At many of the book signing events for FALLING TO HEAVEN, people have asked me about whether I’d like to go back to Tibet. There is this expectation, I think, that I’ll get misty-eyed and say something like, “Oh yes, I would live there if I could.”
But my answer is, unequivocally, “No.” During the several years since 2003, when I was in Tibet, I’ve felt rather sheepish, even guilty, about my lack of desire to return. Didn’t I love it enough to write a book about it, after all?
There are some natural inconveniences built into going to Tibet. There’s the adjustment to the altitude, which takes a few days in which your heart pounds when you even stand up from your chair and going up a flight of stairs makes you feel like a salmon swimming upstream to spawn. There’s the poor hygiene, which led me to eat mostly fried rice with egg during most of my time there, and of course, the bathrooms, whose stenchy horrors defy description.
But that doesn’t explain my rejection of a return visit. I’ve dealt with other unhygienic places in which adjustment to local conditions required some effort.
It wasn’t until I read a recent article in the New York Times that I could put my finger on the exact reason for my discomfort. The article is entitled, “China’s Money and Migrants Pour into Tibet,” by Edward Wong. This piece covers a wide range of issues affecting Tibetans today, enumerating the factors that exacerbate the discontent among Tibetans.
The part that struck me involved a description of the Barkhor area. The Barkhor is a sort of plaza where there are many vendors and a lot of pilgrims. The Barkhor sprang up around the Jokhang Temple, one of the most famous temples in Tibet. Standing right outside the temple on any given day, one can see the faithful doing their prostrations. Many of them wear leather aprons and mitts for this purpose, which can signify that their current prostrations are simply part of a larger pilgrimage — pilgrimages can last for months, in which literally every inch of ground covered was done by means of prostrations in Tibet’s dry rocky soil. Some people in the Barkhor area are doing a simple set of koras, or circumambulations on a set clockwise path around the temple and plaza. All of these practices are believed by Tibetan Buddhists to accumulate merit towards a more favorable rebirth in the next lifetime (as a human, for example, instead of as a yak).
The Barkhor of today is patrolled by paramilitary troops in riot gear. They march counterclockwise, disrupting the clockwise route of pilgrims.
Worshippers go into the temple to pay their respects. Ah, but, actually they can’t quite do that normally either, as pictures of the Dalai Lama are banned everywhere in Tibet, even inside the temple and within private homes.
Imagine going to your place of worship, ready to connect with your God/gods, and being greeted by police in riot gear. Wouldn’t that be a bit distracting? Perhaps even intimidating, or terrifying? Picture a Christian church without any crosses — or a synagogue without a star of David anywhere in it?

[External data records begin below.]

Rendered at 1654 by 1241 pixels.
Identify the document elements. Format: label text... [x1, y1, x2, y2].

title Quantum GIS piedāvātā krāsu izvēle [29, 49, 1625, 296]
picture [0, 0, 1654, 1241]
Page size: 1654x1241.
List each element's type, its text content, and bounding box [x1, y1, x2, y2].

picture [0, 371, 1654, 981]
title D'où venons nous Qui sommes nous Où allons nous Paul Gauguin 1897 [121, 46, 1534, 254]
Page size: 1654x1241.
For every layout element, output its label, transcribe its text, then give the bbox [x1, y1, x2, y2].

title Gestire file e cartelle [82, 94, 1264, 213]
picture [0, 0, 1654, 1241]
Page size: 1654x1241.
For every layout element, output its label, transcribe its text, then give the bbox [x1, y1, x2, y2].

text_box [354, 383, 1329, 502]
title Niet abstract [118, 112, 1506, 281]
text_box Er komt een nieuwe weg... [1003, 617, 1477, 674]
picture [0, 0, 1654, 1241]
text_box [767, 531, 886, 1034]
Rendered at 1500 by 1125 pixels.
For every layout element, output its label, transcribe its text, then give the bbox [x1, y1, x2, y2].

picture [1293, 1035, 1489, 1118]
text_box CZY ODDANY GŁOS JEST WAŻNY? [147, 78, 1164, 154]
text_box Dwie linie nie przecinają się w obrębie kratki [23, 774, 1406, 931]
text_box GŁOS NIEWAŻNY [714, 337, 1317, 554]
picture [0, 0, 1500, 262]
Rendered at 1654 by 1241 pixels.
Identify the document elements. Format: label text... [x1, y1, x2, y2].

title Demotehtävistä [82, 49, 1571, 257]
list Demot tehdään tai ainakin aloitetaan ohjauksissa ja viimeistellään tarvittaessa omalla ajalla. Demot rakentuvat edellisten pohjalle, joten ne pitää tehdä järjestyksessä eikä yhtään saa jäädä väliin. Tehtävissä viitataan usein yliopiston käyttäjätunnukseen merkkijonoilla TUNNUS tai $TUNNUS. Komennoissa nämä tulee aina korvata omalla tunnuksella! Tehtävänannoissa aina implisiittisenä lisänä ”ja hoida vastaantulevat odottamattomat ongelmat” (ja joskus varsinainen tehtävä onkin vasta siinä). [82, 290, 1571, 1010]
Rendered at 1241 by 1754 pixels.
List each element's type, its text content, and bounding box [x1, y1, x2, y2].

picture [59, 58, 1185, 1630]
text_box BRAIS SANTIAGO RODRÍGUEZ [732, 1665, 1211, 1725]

In reality, the comparison I’m making here is a failure. We westerners live in very secular societies, so it is difficult for us to comprehend the level of intrusion Tibetans experience, as religion is so much more central to their lives than it is to ours.
The fact is, I have absolutely no desire to visit Tibet again. And reading about the police in riot gear and the rest helped me to pinpoint why that is. Even though there were no police in riot gear in 2003, I could not forget that I was visiting an occupied country. When I paid my Chinese coins to get into the Tibetan monasteries, it was impossible not to think of whose pockets I was lining. The Chinese have cleared the monasteries of thousands of monks and thus disrupted the transmission of teachings/trainings that are centuries old. And then they charge admission for you to go in and have the tourist-y Shangri-la experience of walking through those gorgeous but somewhat empty edifices.
There was a pall hanging over the Barkhor that arose from something else as well: desperate beggars. In all my travels through Mexico, Chile, and even more geographically similarly, Kathmandu, I’ve never seen beggars like I saw in Lhasa, while in the Barkhor area. There was a desperation that bordered on aggression. If you gave money to one, you would be immediately surrounded by 15 more. When I ran out of bills to give them, they fought over the bills I had given. At one point, a child beggar made such a beeline towards me that he ran into a passing rickshaw and fell down. (He was okay).
These days, a lot of people are going on trips to see the glaciers in Alaska before they all melt and disappear forever from global warming.
Perhaps these folks have the same thought I had in Tibet about witnessing what’s before them: Precious, but doomed.